§ **Exercise data**
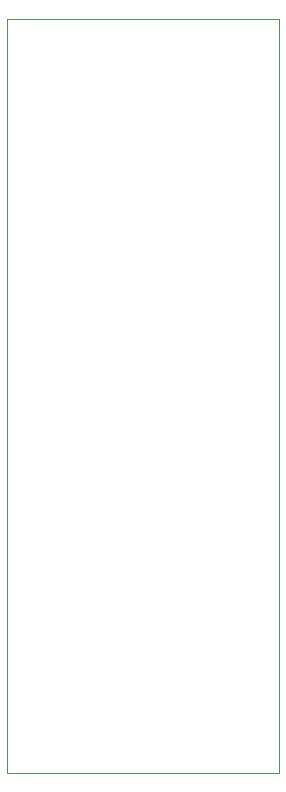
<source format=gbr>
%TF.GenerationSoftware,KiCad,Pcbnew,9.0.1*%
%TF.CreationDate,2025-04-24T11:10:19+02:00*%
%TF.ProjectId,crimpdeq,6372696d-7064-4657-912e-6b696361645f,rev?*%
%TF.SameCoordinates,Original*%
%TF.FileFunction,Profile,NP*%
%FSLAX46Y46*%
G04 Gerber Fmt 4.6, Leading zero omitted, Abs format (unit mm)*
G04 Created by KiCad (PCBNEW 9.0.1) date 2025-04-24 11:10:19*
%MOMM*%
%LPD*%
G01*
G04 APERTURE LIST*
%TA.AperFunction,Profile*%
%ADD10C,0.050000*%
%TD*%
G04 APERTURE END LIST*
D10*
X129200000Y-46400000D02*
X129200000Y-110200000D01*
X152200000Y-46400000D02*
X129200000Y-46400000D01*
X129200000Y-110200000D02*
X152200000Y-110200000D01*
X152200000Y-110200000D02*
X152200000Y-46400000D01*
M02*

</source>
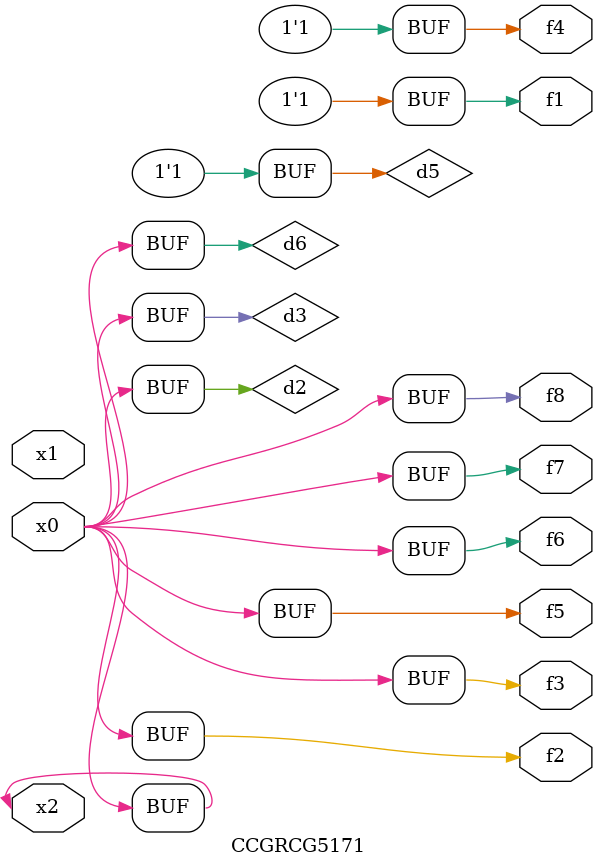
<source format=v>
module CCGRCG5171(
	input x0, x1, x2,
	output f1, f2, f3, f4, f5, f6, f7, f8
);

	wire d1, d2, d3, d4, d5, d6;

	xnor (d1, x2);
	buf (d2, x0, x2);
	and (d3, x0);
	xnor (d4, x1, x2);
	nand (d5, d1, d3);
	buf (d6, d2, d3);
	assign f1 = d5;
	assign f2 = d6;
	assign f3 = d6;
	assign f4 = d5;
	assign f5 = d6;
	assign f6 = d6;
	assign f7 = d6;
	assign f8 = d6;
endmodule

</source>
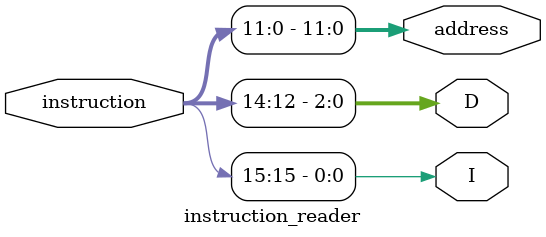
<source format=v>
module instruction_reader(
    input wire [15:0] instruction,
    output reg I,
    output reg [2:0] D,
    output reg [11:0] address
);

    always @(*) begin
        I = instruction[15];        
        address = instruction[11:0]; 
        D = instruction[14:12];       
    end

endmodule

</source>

§ **Work item**
Leave the pictures out and write out every entry exactly as given.

§ **Task response**
<source format=gbr>
%TF.GenerationSoftware,KiCad,Pcbnew,9.0.1*%
%TF.CreationDate,2025-04-24T11:10:19+02:00*%
%TF.ProjectId,crimpdeq,6372696d-7064-4657-912e-6b696361645f,rev?*%
%TF.SameCoordinates,Original*%
%TF.FileFunction,Profile,NP*%
%FSLAX46Y46*%
G04 Gerber Fmt 4.6, Leading zero omitted, Abs format (unit mm)*
G04 Created by KiCad (PCBNEW 9.0.1) date 2025-04-24 11:10:19*
%MOMM*%
%LPD*%
G01*
G04 APERTURE LIST*
%TA.AperFunction,Profile*%
%ADD10C,0.050000*%
%TD*%
G04 APERTURE END LIST*
D10*
X129200000Y-46400000D02*
X129200000Y-110200000D01*
X152200000Y-46400000D02*
X129200000Y-46400000D01*
X129200000Y-110200000D02*
X152200000Y-110200000D01*
X152200000Y-110200000D02*
X152200000Y-46400000D01*
M02*

</source>
<source format=v>
module CCGRCG5171(
	input x0, x1, x2,
	output f1, f2, f3, f4, f5, f6, f7, f8
);

	wire d1, d2, d3, d4, d5, d6;

	xnor (d1, x2);
	buf (d2, x0, x2);
	and (d3, x0);
	xnor (d4, x1, x2);
	nand (d5, d1, d3);
	buf (d6, d2, d3);
	assign f1 = d5;
	assign f2 = d6;
	assign f3 = d6;
	assign f4 = d5;
	assign f5 = d6;
	assign f6 = d6;
	assign f7 = d6;
	assign f8 = d6;
endmodule

</source>
<source format=v>
module instruction_reader(
    input wire [15:0] instruction,
    output reg I,
    output reg [2:0] D,
    output reg [11:0] address
);

    always @(*) begin
        I = instruction[15];        
        address = instruction[11:0]; 
        D = instruction[14:12];       
    end

endmodule

</source>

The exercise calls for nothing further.